Depending on your installation (see above) you might need

GUILE_FFI_CBLAS_LIBPATH=/custom/path/lib \
$GUILE ... etc.

and similarly for BLIS.


CBLAS level 1

  • srotg drotg crotg zrotg 4
  • sscal dscal cscal zscal csscal zdscal
  • sswap dswap cswap zswap
  • scopy dcopy ccopy zcopy
  • saxpy daxpy caxpy zaxpy
  • sdot ddot cdotu zdotu cdotc zdotc
  • snrm2 dnrm2 scnrm2 dznrm2
  • sasum dasum scasum dzasum
  • isamax idamax icamax izamax

CBLAS level 2

  • sgemv dgemv cgemv zgemv
  • sger dger cgeru zgeru cgerc zgerc

CBLAS level 3

  • sgemm dgemm cgemm zgemm

BLIS level 1

  • sdaxpy ddaxpy cdaxpy zdaxpy
  • sdaxpby ddaxpby cdaxpby zdaxpby
  • sdotv ddotv cdotv zdotv

BLIS level 2

  • sgemv dgemv cgemv zgemv
  • sger dger cger zger

BLIS level 3

  • sgemm dgemm cgemm zgemm

¹ See http://www.netlib.org/blas/ or https://en.wikipedia.org/wiki/Basic_Linear_Algebra_Subprograms.

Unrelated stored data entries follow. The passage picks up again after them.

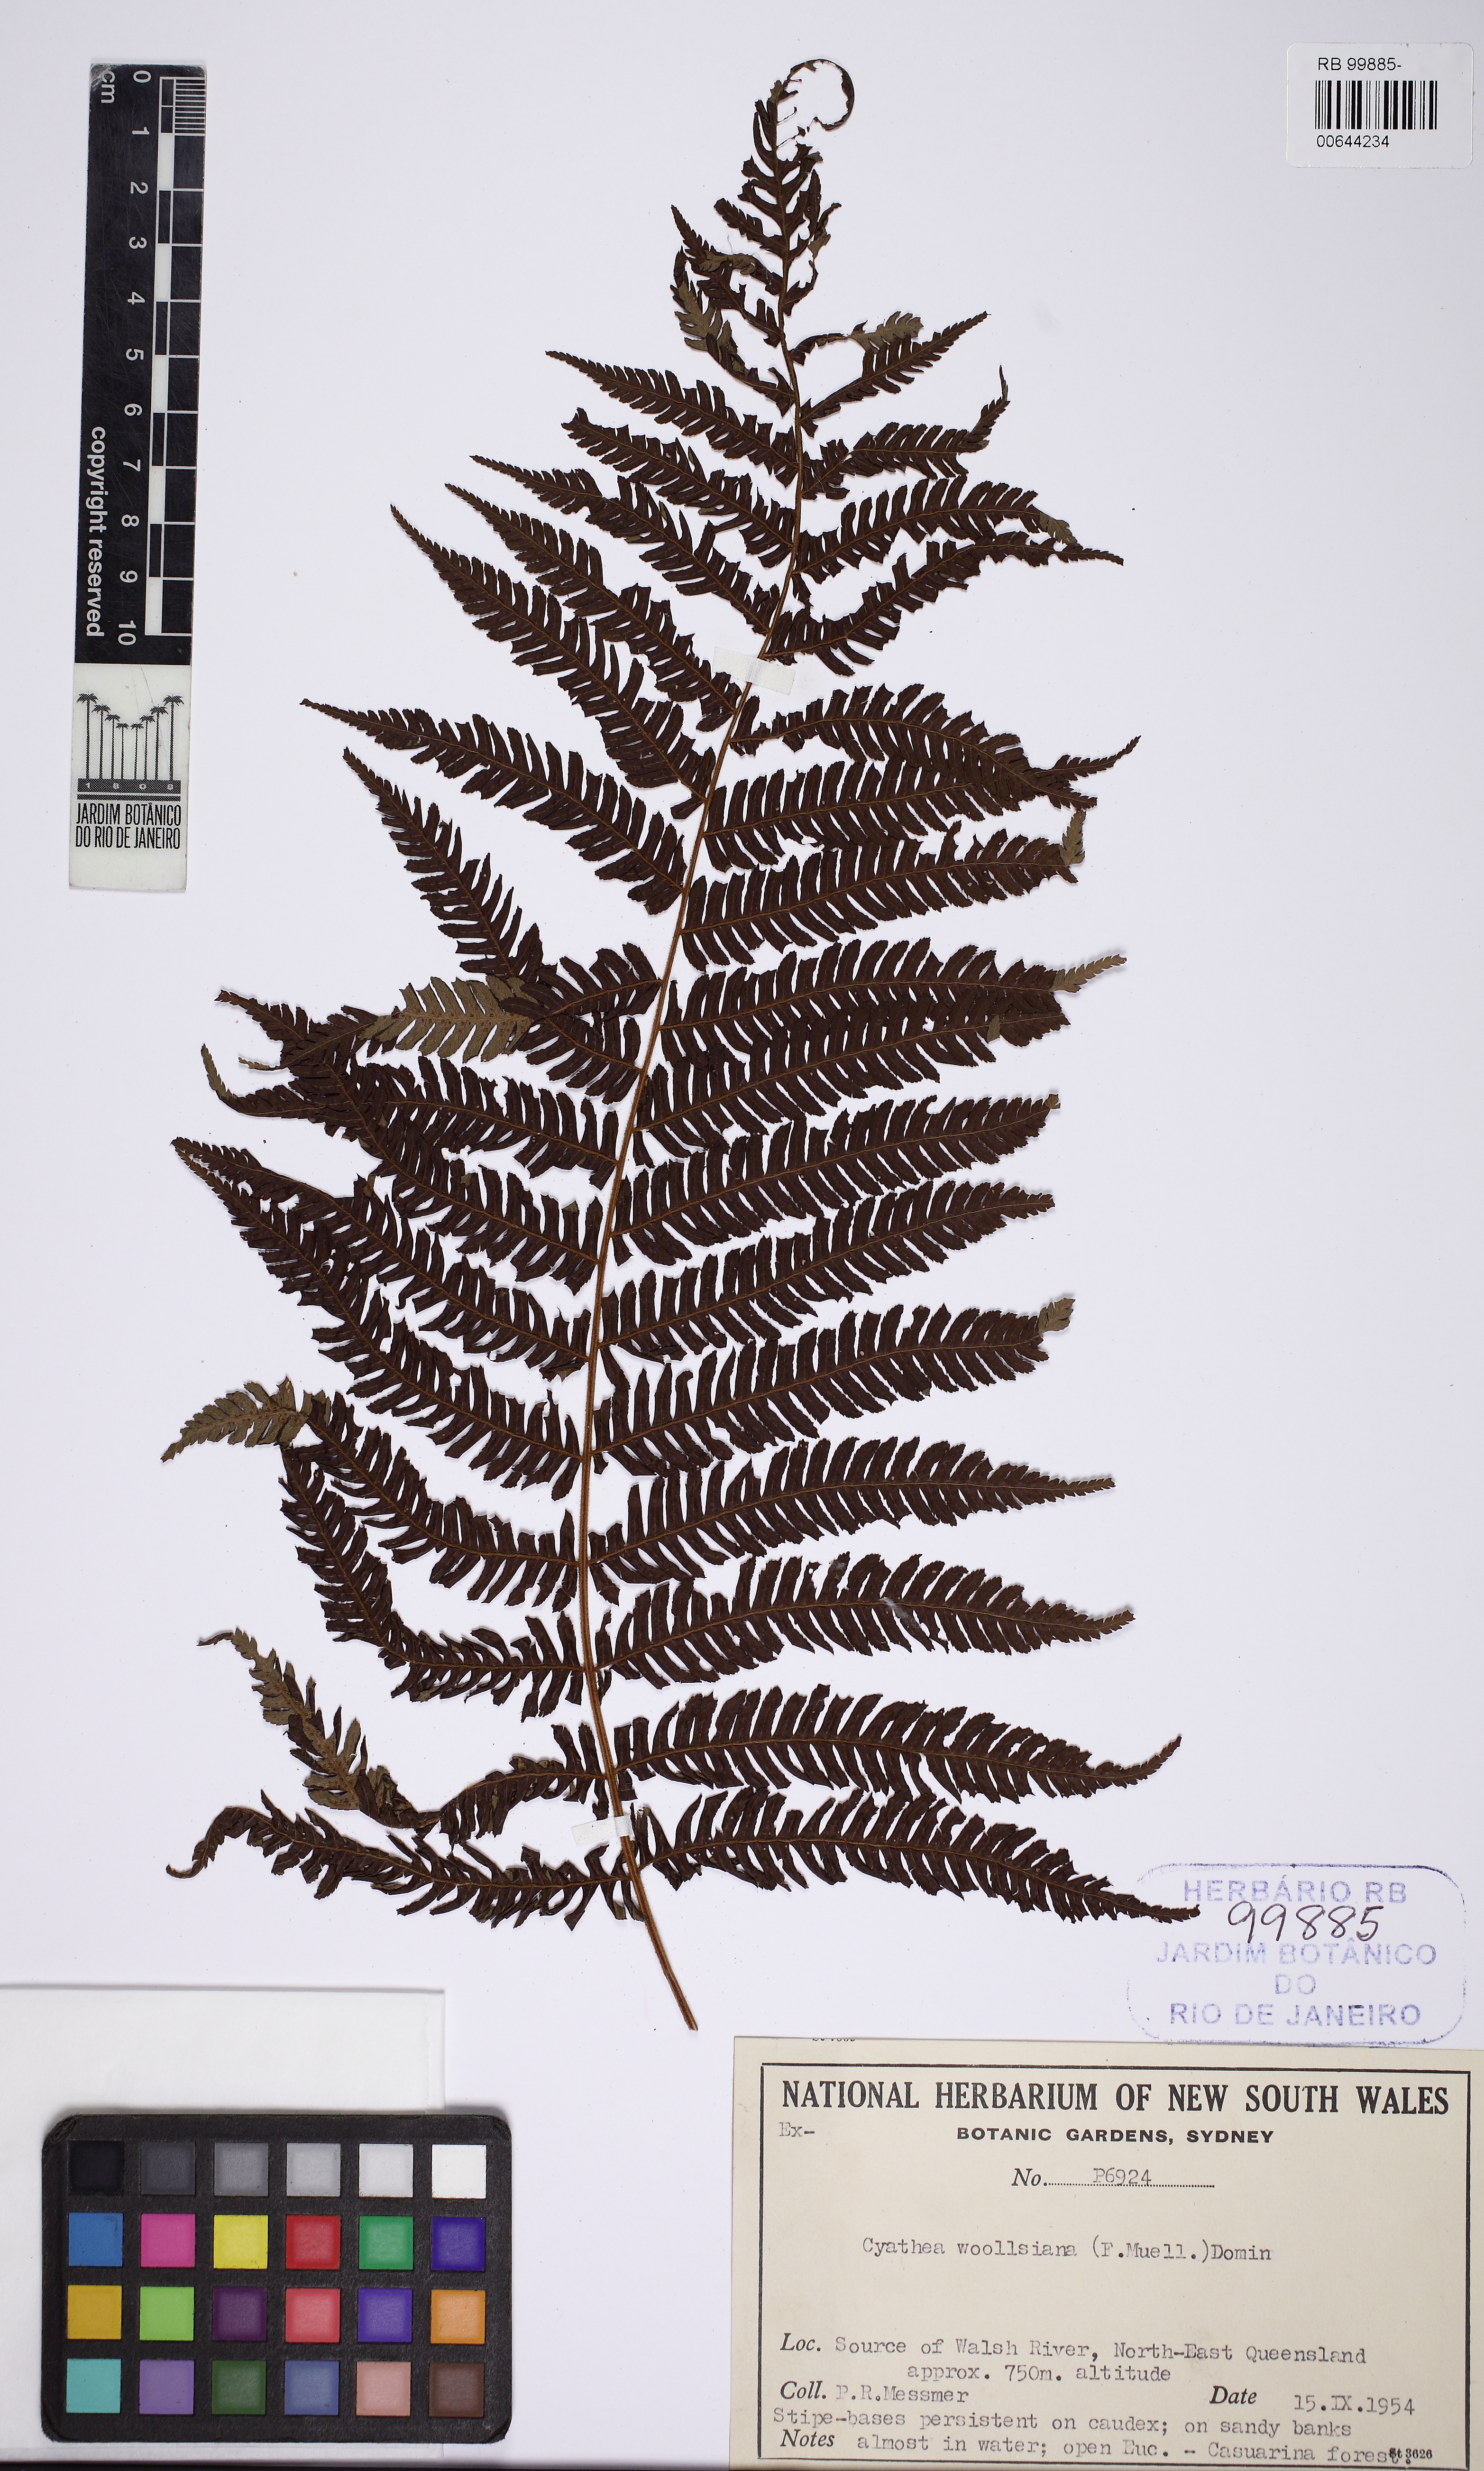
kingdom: Plantae
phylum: Tracheophyta
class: Polypodiopsida
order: Cyatheales
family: Cyatheaceae
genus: Alsophila
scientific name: Alsophila woollsiana
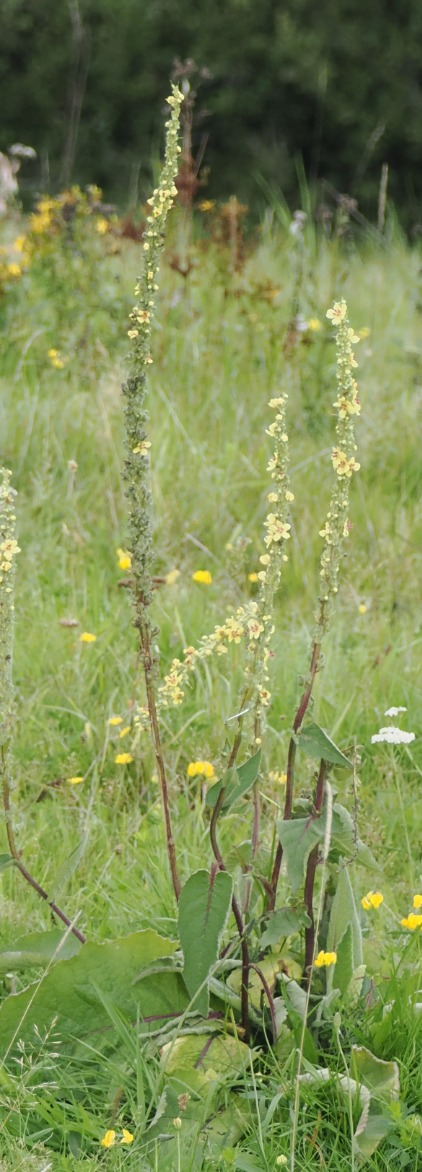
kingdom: Plantae
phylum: Tracheophyta
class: Magnoliopsida
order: Lamiales
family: Scrophulariaceae
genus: Verbascum
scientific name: Verbascum nigrum
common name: Mørk kongelys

² See (https://github.com/flame/blis/blob/master/docs/BLISTypedAPI.md).

³ The situation with BLIS is a bit complicated. By default (2020/07) BLIS will flag overlapping stride combinations in any of the array arguments as errors, even when the result is well defined (some discussion on the topic here). However, if you disable BLIS' internal error checking with (bli-error-checking-level-set BLIS_NO_ERROR_CHECKING) BLIS will produce the correct result, as far as I've been able to verify. (ffi blis) performs independent shape checks on the typed and functional bindings, and the array arguments have valid strides by construction, so the lack of error checking by BLIS itself isn't necessarily a problem. The test suite includes tests with a variety of overlapping stride combinations for gemm and gemv. Still, BLIS doesn't officially support these strides. Note that if the destination argument has overlapping strides, then the result depends on the order in which the operations are carried out and is pretty much undefined. (ffi blis) will not check the destination argument for this error.

Some distributions of libcblas do not provide these. guile-ffi-cblas will still work, just without these bindings.